1. Diffusion on parameter space

BFN uses a continuous parameter state (x_t) that represents beliefs about a discrete variable, instead of diffusing the discrete variable itself. Under the Gaussian forward family,

\[x_t = \alpha_t x_0 + \sigma_t \epsilon, \qquad \epsilon \sim \mathcal{N}(0, I),\]

the marginal (p_t(x_t)) is a continuous density on Euclidean space, so (\nabla_{x_t}\log p_t(x_t)) is a standard score field.

2. Discrete lift via scaled logits

For (c \in {1,\dots,K}), define

\[x_0 = K e_c,\]

with (e_c) the one-hot basis vector.

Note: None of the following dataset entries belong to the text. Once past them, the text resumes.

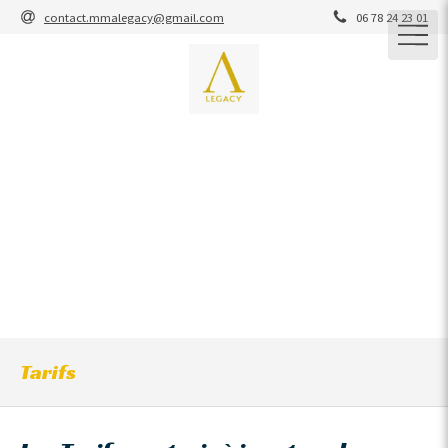
contact.mmalegacy@gmail.com
06 78 24 23 01
M.M.A Legacy
M.M.A / JIU-JITSU BRESILIEN / GRAPPLING / STRIKING /
YOSEIKAN / ENTRAINEMENT CARDIO-CROSS-
TRAINING / COACHING
ARTS MARTIAUX / SELF-DEFENSE
Tarifs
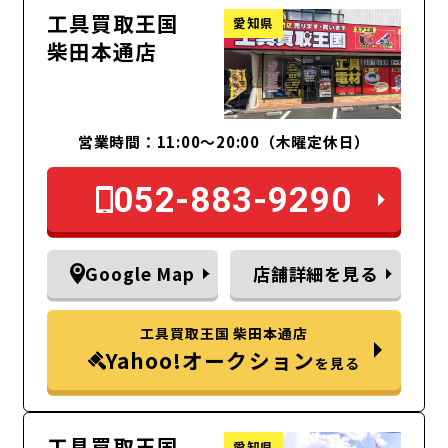
工具買取王国
愛知県
柴田本通店
営業時間：11:00～20:00（木曜定休日）
052-883-9290
Google Map
店舗詳細を見る
工具買取王国 柴田本通店
Yahoo!オークション
を見る
工具買取王国
愛知県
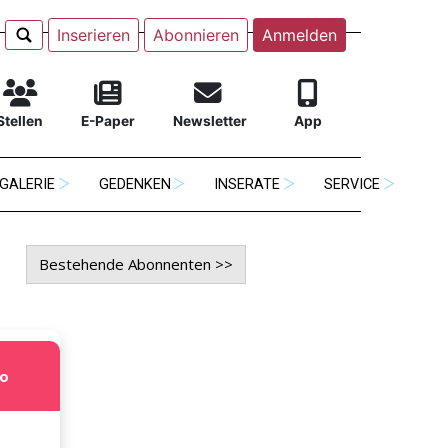
Inserieren
Abonnieren
Anmelden
Stellen
E-Paper
Newsletter
App
GALERIE
GEDENKEN
INSERATE
SERVICE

Then (\mathrm{softmax}(K e_c)) approaches (e_c) as the scale grows, turning categorical generation into regression on a continuous target (x_0). For finite (K), this is a controlled approximation rather than an exact identity.

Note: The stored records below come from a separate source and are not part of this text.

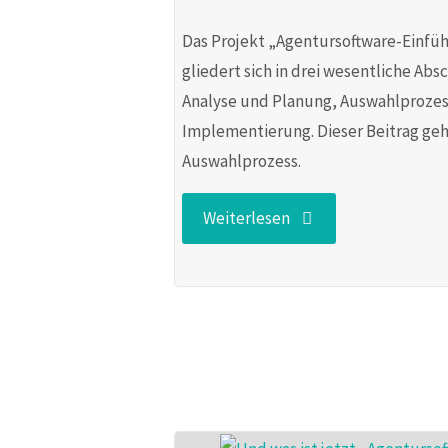
Das Projekt „Agentursoftware-Einfü
gliedert sich in drei wesentliche Absc
Analyse und Planung, Auswahlproze
Implementierung. Dieser Beitrag ge
Auswahlprozess.
"Software-
Weiterlesen
Auswahl:
Vom
IST
zum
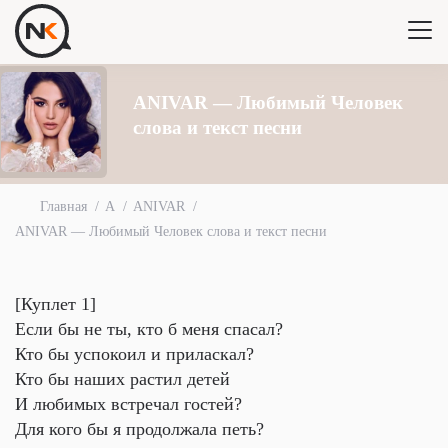
ANIVAR — Любимый Человек
слова и текст песни
Главная
A
ANIVAR
ANIVAR — Любимый Человек слова и текст песни
[Куплет 1]
Если бы не ты, кто б меня спасал?
Кто бы успокоил и приласкал?
Кто бы наших растил детей
И любимых встречал гостей?
Для кого бы я продолжала петь?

3. Shift redundancy and simplex geometry

Categorical semantics depend on (\mathrm{softmax}(x)), not on absolute logits. Therefore (x) and (x + b\mathbf{1}) encode the same class probabilities, which introduces a one-dimensional redundancy in logit space.

Architecturally feeding (\mathrm{softmax}(x_t)) into the predictor removes that redundancy at the representation level without losing information relevant to (p(c \mid x_t)). In this parameterization, score components along the all-ones direction are non-identifiable and can be treated as gauge freedom.

4. Training as discrete data matching

A standard objective in this branch is weighted data matching:

\[\mathcal{L}_{\mathrm{DM}} = \mathbb{E}_{t,c,\epsilon}\Big[w(t)\,\big\|\hat e_\theta\!\big(t,\mathrm{softmax}(x_t)\big)-e_c\big\|^2\Big].\]

Here (\hat e_\theta) predicts class-probability targets (equivalently (x_0/K)), not (\epsilon). The schedule terms (w(t), \alpha_t, \sigma_t) should be chosen consistently.

5. Score via Tweedie and reverse sampling

Under (x_t \mid x_0 \sim \mathcal{N}(\alpha_t x_0,\sigma_t^2 I)), Tweedie gives

\[\nabla_{x_t}\log p_t(x_t) = \frac{\alpha_t \,\mathbb{E}[x_0 \mid x_t]-x_t}{\sigma_t^2}.\]

Using (\mathbb{E}[x_0 \mid x_t] \approx K\,\hat e_\theta(t,\mathrm{softmax}(x_t))), we obtain

\[\nabla_{x_t}\log p_t(x_t)=\frac{\alpha_t K\,\hat e_\theta(t,\mathrm{softmax}(x_t))-x_t}{\sigma_t^2}.\]

This directly enables probability-flow ODE or SDE reverse integration with the same control surface as continuous score models.

6. Gradient guidance in latent space

Because the sampling state is continuous, guidance can be injected by adding a gradient term in (x_t)-space, for example from a conditioning loss (\mathcal{L}_{\mathrm{guide}}(x_t, y)). This is the mechanism used by observation-aligned mask guidance in the context-query setting, where guidance acts on logits while decoding remains categorical.

7. Factorization for binary masks

For (M \in {0,1}^d), one practical view is (d) coupled binary subproblems ((K=2) per site), with a joint latent state in (\mathbb{R}^{2d}) or equivalent per-site logits. Spatial dependence is captured by the network architecture over (\mathrm{softmax}(x_t)), not by assuming independent outputs at inference time.

8. Scope and caveats

  • This note targets discrete scaled-logit BFN; continuous-data BFN is typically formulated over Gaussian posterior parameters and is not identical to raw-data VP diffusion.
  • The approximation quality of (\mathrm{softmax}(K e_c)\approx e_c) is finite-(K) dependent.
  • Training is stated in data-matching form, while reverse-time sampling uses score dynamics derived from Tweedie.